*Text for analysis*.
Fermentation started... then just stopped
 
Brewed my first batch last Saturday (all Malt Amber from a kit). I think that i did everything by the book fine.

I stuck the batch in the basement and within 24 hours, the bubbles started. It bubbled away for about a day and a half. Nothing crazy though, just a steady bubbling. Then it just stopped.

I broke my hygrometer on brew day so I dont have a starting reading. The kit says it should have started around 1.042-1.044 (for now, i'll assume that i was close). The day before yesterday, i took a reading with my new hygrometer, and it read 1.02. I left everything alone and checked again today and the reading is the same. The kit said that the final reading should be 1.010-1.012.

There is a lot of krausen around the inside of my fermenter. It clearly fermented pretty good for a while.
The batch is in my basement at a steady 69 degrees.

What do I do now? Add more yeast? Shake it up? Add :mug:some kind of yeast food? Add some kind of yeast afrodisiac? Bottle it and chase pretzels with it?

Help!!!

android 08-20-2009 03:33 AM

you can try swirling it around a bit to resuspend the yeast and see if they will attenuate more. it's not entirely uncommon for some beers to stall out around 1.020 when starting out... what type of yeast did you use, did you rehydrate/make a starter?

jrkettle 08-20-2009 11:21 AM

Just because it's not bubbling anymore doesn't mean it's not fermenting. Give it some more time. It may drop another couple of points over the next week.

gratliff 08-20-2009 12:13 PM

Yeast for noobs.
 
The kit contained Muntons Standard Yeast. I did not re-hydrate as the directions didnt call for it (and I'm just learning).

jrkettle 08-20-2009 12:26 PM

Many people use dry yeast without rehydrating. I prefer to rehydrate though. Dried yeast can not control what passes through its cell wall. So toxic materials like hops and high level of sugars that the cell would normally not let through can enter the cell and damage it. By rehydrating, the yeast can reconstitute its cell wall and then can control what passes through it.

Now that being said your beer is probably fine, and not completely done fermenting. Even if it is done 1.020 is not that unheard of for a final gravity and will taste fine.

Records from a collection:
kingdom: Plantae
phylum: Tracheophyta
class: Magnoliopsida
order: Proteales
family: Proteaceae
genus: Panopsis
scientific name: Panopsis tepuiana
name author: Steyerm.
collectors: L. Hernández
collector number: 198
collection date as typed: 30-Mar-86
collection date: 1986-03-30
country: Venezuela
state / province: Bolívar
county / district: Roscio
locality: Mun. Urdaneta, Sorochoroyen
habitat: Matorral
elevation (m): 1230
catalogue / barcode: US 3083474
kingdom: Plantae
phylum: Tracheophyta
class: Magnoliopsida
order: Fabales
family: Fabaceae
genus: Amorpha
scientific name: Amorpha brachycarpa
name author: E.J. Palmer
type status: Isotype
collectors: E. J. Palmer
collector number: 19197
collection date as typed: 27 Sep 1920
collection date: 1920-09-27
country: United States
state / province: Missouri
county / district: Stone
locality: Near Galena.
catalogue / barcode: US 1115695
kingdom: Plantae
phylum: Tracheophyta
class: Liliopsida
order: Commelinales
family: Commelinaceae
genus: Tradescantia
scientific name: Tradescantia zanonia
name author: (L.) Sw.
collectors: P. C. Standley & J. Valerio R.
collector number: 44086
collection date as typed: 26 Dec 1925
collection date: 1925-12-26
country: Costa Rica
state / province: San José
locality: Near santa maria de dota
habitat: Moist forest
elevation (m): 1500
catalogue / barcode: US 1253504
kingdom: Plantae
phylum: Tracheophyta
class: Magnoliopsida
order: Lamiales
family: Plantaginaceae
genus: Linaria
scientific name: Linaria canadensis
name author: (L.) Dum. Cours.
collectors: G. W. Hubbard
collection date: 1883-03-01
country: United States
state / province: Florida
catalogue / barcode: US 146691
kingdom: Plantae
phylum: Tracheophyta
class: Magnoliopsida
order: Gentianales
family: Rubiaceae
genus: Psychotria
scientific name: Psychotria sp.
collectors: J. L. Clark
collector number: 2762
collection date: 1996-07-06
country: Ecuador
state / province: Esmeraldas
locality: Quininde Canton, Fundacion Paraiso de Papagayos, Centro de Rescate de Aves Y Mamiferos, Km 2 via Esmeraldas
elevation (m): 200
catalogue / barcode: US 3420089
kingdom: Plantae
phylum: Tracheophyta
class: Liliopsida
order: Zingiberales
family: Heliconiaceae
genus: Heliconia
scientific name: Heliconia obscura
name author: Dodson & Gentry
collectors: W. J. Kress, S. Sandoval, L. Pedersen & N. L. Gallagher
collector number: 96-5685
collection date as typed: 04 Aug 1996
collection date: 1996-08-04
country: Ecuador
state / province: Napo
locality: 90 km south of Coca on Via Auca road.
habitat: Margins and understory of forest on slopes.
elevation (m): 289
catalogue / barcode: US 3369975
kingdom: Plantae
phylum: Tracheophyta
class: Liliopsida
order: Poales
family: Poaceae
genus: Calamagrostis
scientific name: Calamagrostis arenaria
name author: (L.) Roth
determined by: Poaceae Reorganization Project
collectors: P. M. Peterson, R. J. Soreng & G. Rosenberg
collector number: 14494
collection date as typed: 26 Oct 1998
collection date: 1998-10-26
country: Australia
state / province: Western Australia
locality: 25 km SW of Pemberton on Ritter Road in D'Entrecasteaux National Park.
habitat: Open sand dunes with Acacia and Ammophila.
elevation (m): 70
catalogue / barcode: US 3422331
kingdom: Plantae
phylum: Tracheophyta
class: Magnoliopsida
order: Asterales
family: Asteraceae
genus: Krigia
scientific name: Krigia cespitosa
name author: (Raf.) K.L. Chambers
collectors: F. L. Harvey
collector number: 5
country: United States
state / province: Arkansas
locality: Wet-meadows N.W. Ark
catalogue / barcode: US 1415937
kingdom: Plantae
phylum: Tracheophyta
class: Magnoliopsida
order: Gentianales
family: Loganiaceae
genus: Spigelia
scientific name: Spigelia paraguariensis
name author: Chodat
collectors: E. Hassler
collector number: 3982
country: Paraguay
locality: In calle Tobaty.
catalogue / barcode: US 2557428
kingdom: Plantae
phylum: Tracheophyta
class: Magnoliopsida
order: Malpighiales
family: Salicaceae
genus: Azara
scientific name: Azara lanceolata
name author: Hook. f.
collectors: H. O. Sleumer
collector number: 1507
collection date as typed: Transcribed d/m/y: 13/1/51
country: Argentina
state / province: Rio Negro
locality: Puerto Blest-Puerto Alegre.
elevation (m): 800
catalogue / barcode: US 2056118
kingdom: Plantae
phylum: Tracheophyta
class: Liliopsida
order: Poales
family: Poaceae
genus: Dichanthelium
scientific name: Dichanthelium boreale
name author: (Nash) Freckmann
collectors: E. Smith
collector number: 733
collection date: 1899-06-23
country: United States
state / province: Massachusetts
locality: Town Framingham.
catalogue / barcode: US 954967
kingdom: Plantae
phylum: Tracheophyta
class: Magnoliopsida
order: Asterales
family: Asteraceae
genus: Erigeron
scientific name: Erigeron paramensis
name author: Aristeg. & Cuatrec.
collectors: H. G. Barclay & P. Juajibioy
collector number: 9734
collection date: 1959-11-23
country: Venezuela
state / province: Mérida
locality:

*Instructions to follow*. Pick up the homebrewing thread after its final reply and continue it. The entries are separate material and have no connection to the homebrewing thread.

*Response to the exercise*.
brewsmity 08-20-2009 12:42 PM

Gratlift, I'm in the same boat as you. I brewed my first batch this Sunday and pitched with Muntons dry (dumped in straight in without re-hydrating). No bubbles Monday AM, but Monday night she was rockin away. Things seemed to slow down quite a bit by Tuesday night and last night she was only perking about 2 bubbles a min.

I haven't taken a gravity reading since putting the batch in the primary. I'm trying to not over think it and also I've been to busy / lazy to Star San my turkey baster and get a sample. Next time I'm going to reserve a small container of the mixed Star San I use on brew night so I don't need to make a new batch to take samples (other posts on the board say you can use a batch for about 1 month).

I will take a reading tonight. If I'm close to my FG I'll rack to the secondary, if not I'll wait and do it this weekend.

This waiting thing is the hardest part...

corvax13 08-20-2009 06:55 PM

Leave the yeast alone. Its doing its thing. Forget about your brew, don't even look at it for at least 2 weeks.

Waiting is indeed one of the hardest parts, but once you are a few batches in, you get a nice pipeline going so you always have something to drink while you wait.

ChshreCat 08-20-2009 07:03 PM

Make sure that your basement isn't having any serious temp swings. If it's dropping under 60 in the night it can cause your yeast to drop out of suspension and go dormant.

IrregularPulse 08-20-2009 07:08 PM

If you still have krausen, it's still going. The Kruasen will fall away. Airlocks are not fermentation meters, they are air vents for CO2. Nothing more.

thedigitale 08-20-2009 07:21 PM

Quote:

Originally Posted by gratliff (Post 1497119)
I broke my hygrometer on brew day

I promise you... your beer is humid. :D

No visible activity doesn't mean anything. Leave it alone, order a new hydrometer (unless you really need to know the humidity of your beer, in which case the hygrometer is ok too), and measure the gravity once it arrives.